До самого вечера они не проронили ни слова, и как Юдл их ни упрашивал, соблазняя не только ужином, но и завтраком в самой лучшей корчме, расшевелить не мог.
– Играйте, играйте! – настаивал эконом, глядя, как Данута сосет чувственными губами леденец (Юдл Крапивников всегда возил с собой какие-нибудь сладости, чтобы угостить ими перед сном прислугу в постоялых дворах и лошадь), и улыбка распутной радости багрила его немолодое, привядшее лицо.
Небо задымилось, нахмурилось; от прежней голубизны, расплескавшейся над долами и полями, остались только прогалины, в которых изредка возникали силуэты улетавших на юг журавлей, строгих и печальных, точно свечи перед тем как погаснуть; журавли тихо и внятно курлыкали, и в их курлыкание было не только сожаление о промчавшемся лете, но и какое-то смутное, тревожащее душу обещание.
Запрокинув голову, Данута провожала их взглядом, как будто вместе с летом, с шорохом жухлой листвы, с голубизной они уносили что-то еще, может, ее глупые надежды, может, ее молодость, соблазнившуюся теплом несуществующего гнездовья.
Теперь она все больше убеждалась, что ее ласки, ее утомительная преданность, какой обычно кичатся старые девы, только тяготят Эзру; он и в этом, как ей мнилось, видел только игру, скрадывающую однообразие их унылого существования, игру без грима, без публики, без денег, которая – как бы ни была она хороша – не может длиться вечно.
Данута то и дело ловила себя на мысли, что зря удерживает его, придумывает сотни способов привязать к себе и что все это идет не на пользу, а во вред их вольной, безуставной любви, не требовавшей такой жертвенности. Эзра первое время и впрямь ее любил, да что там любил – боготворил; страсть его была не наигранной, настоящей, искренней; частенько эта страсть опустошала их до основания, и хотя это опустошение лишало их отношения будущего, они предавались ей с какой-то беззаботной одержимостью. Зачем думать о будущем – в постели никто так далеко не заглядывает, плоть питается не будущим, а настоящим.
Он и по сей день был нежен с ней, но в этой его нежности уже не было той исступленности, того обожания и испепелявшего их обоих пыла, что прежде.
Эзра как будто стыдился первым причинить ей боль, уязвить, обидеть или, не дай бог, смертельно ранить. Право расстаться, уйти от него Эзра как бы оставлял ей, но Данута боялась воспользоваться им. Лучше быть покинутой, чем на время прирученной. Потому, наверно, ей хотелось, чтобы он любил ее как женщину, а не жалел как мать.

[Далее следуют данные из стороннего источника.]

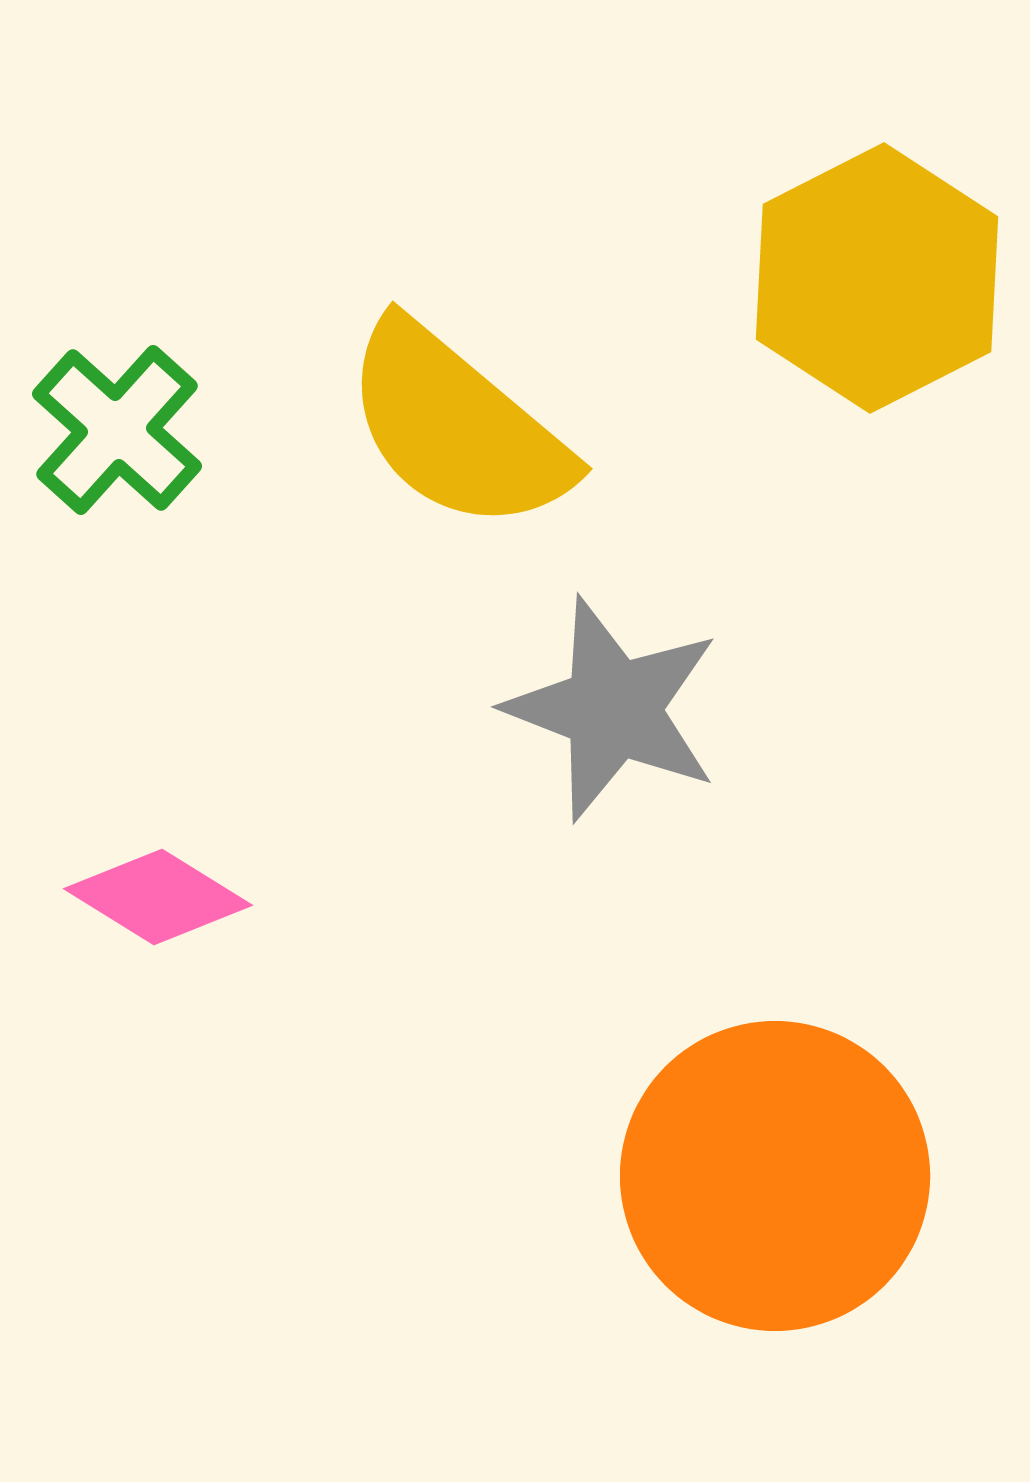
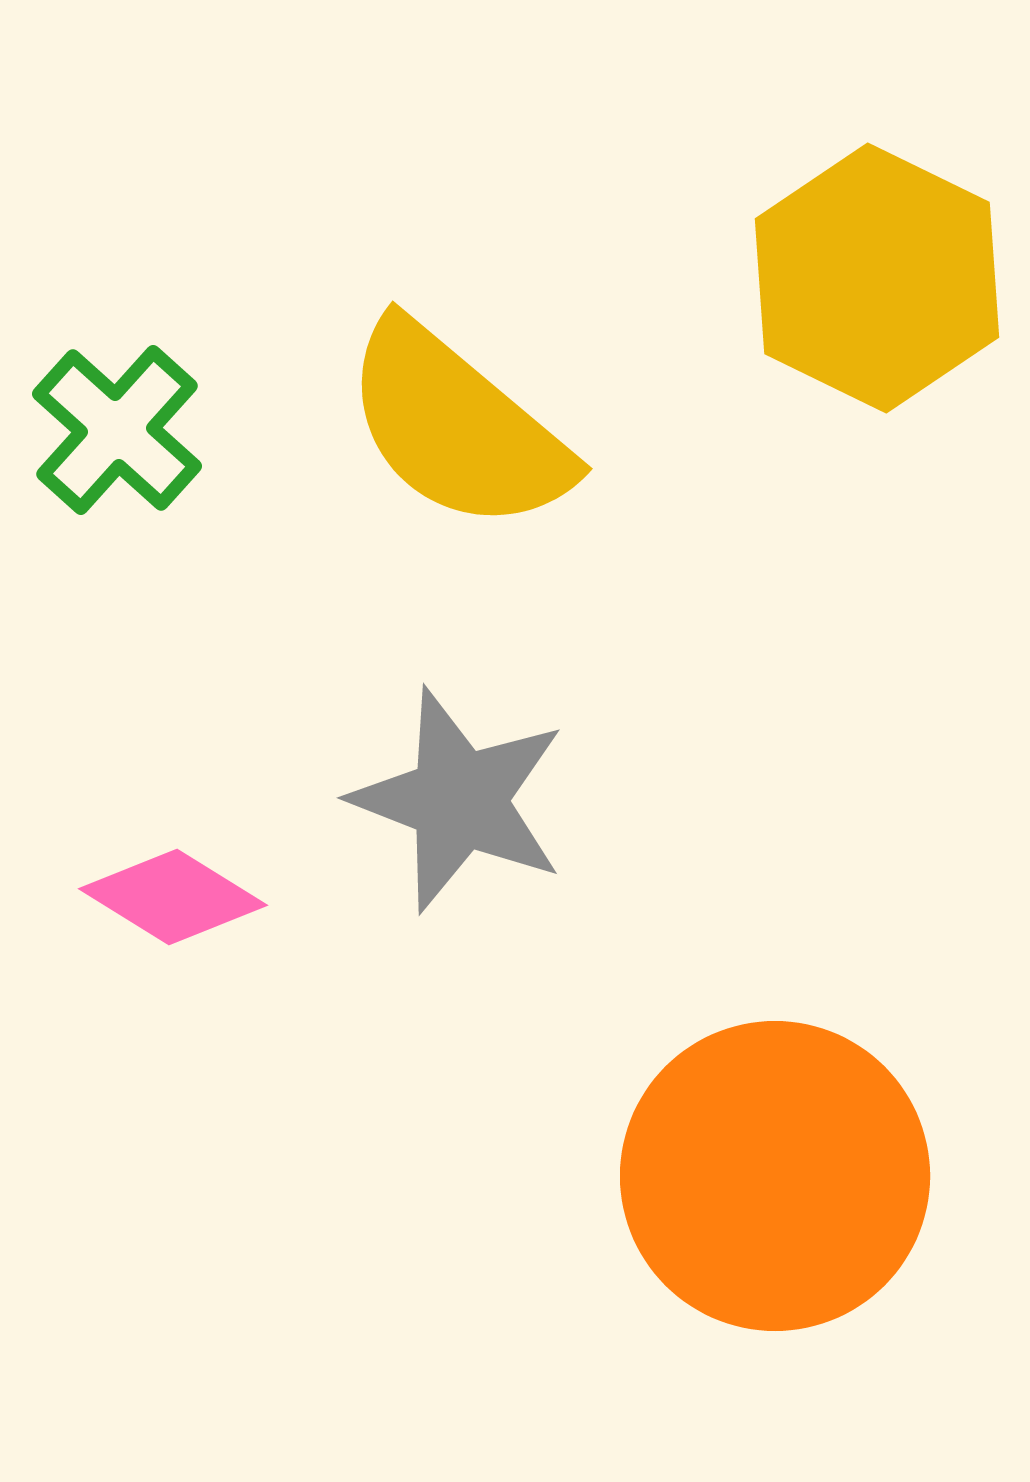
yellow hexagon: rotated 7 degrees counterclockwise
gray star: moved 154 px left, 91 px down
pink diamond: moved 15 px right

Один раз она уже была беременна.
То было не в первую, а во вторую зиму их совместной бродячей жизни. Они тогда кочевали по северной Белоруссии, тщетно пытаясь найти пристанище и добыть своим искусством кусок хлеба. Работы никакой не было: ни на свадьбах, ни на праздниках совершеннолетия – бармицвах, ни на похоронах. Все евреи как будто сквозь землю провалились, попрятались, окопались, свадеб не справляли; кто-то сыграл под Гомелем свадьбу, так всех вырезали, а невесту изнасиловали, и мертвой колышек в лоно вбили.